When we last left Elle Woods (Witherspoon), she had beaten the odds and graduated with a law degree. We open this sequel with Elle and company planning her upcoming wedding. She’s to marry fellow legal mind Emmett Richmond (Wilson), who you may remember from the first film. Elle is just as much in love with her dog, Bruiser, and hires a private investigator to find Bruiser’s mother so that she too can be invited to the big day.
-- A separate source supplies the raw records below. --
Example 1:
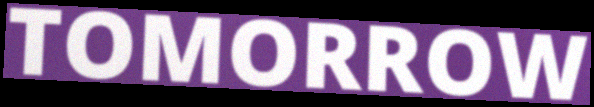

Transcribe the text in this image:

TOMORROW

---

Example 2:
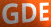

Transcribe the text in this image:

GDE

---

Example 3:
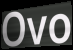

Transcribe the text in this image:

Ovo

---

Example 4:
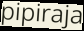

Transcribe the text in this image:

pipiraja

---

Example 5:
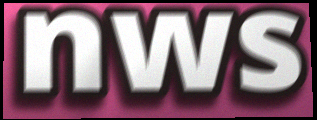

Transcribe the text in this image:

nwsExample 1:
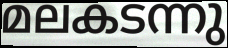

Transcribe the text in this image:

മലകടന്നു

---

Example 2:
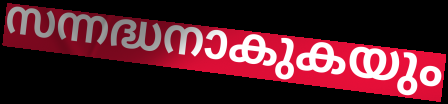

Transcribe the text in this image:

സന്നദ്ധനാകുകയും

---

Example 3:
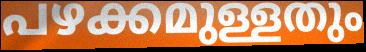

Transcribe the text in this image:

പഴക്കമുള്ളതും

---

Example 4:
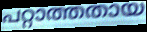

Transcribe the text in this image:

പറ്റാത്തതായ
The investigator does his job but the result is not what Elle expected. Bruiser’s mum is at an animal testing facility where a comedic company is using her as a test subject. Elle hopes the partners at her law firm to help fight this terrible injustice but her wishes fall on deaf ears. She realises there’s only one way to remedy the situation – to go to Washington.
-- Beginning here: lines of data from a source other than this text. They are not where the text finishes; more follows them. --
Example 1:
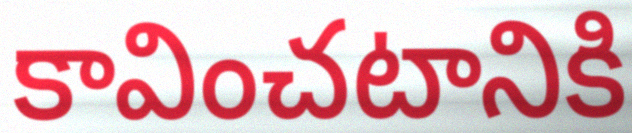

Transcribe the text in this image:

కావించటానికి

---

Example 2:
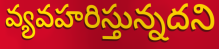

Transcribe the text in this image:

వ్యవహరిస్తున్నదని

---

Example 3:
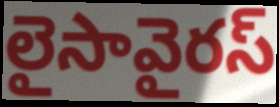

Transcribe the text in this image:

లైసావైరస్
Elle magically walks into a position working under Republican Senator Victoria Rudd (Field) where she can create a bill and generate interest in her plight to ban animal testing by cosmetic companies. At first, she is laughed at by Rudd’s other staff (shock horror) but she uses her unique style to impress a few key politicians and suddenly the ball is rolling. Throw in some helpful advice from her hotel doorman (played by, wait for it, Bob Newhart) and victory will be hers.
I am at a loss to explain what the message is here. Is it that one person can make a difference even if they are a bloody moron? If so, then that message was thoroughly drummed into us in the first Legally Blonde film and didn’t need retelling. Is it that testing on animals is wrong? If so, then this is the most one-sided biased piece of propaganda since A Time To Kill. In only one scene is reference made to the other side of this argument comes it’s a dismal effort at best. Is it that some American politicians are corrupt but the good guys always win in the end? Hahahahahahahahahahahahahahahaha.
Reese Witherspoon, what have you done to deserve this? Her career began so promisingly with a wide range of roles in some brilliant low-budget flicks including Freeway, Pleasantville, American Psycho, Cruel Intentions and Election. She is a great actress and deserves better than the pitiful script dished up here. Let’s not even discuss the many other stereotypes on show. Most irritating moment: watching the senators nod their heads up and down with bliss as they listen to Elle’s “powerful” address.
If there’s no legitimate reason for a sequel, leave it be. This is a nothing film. No jokes but rather one complete joke.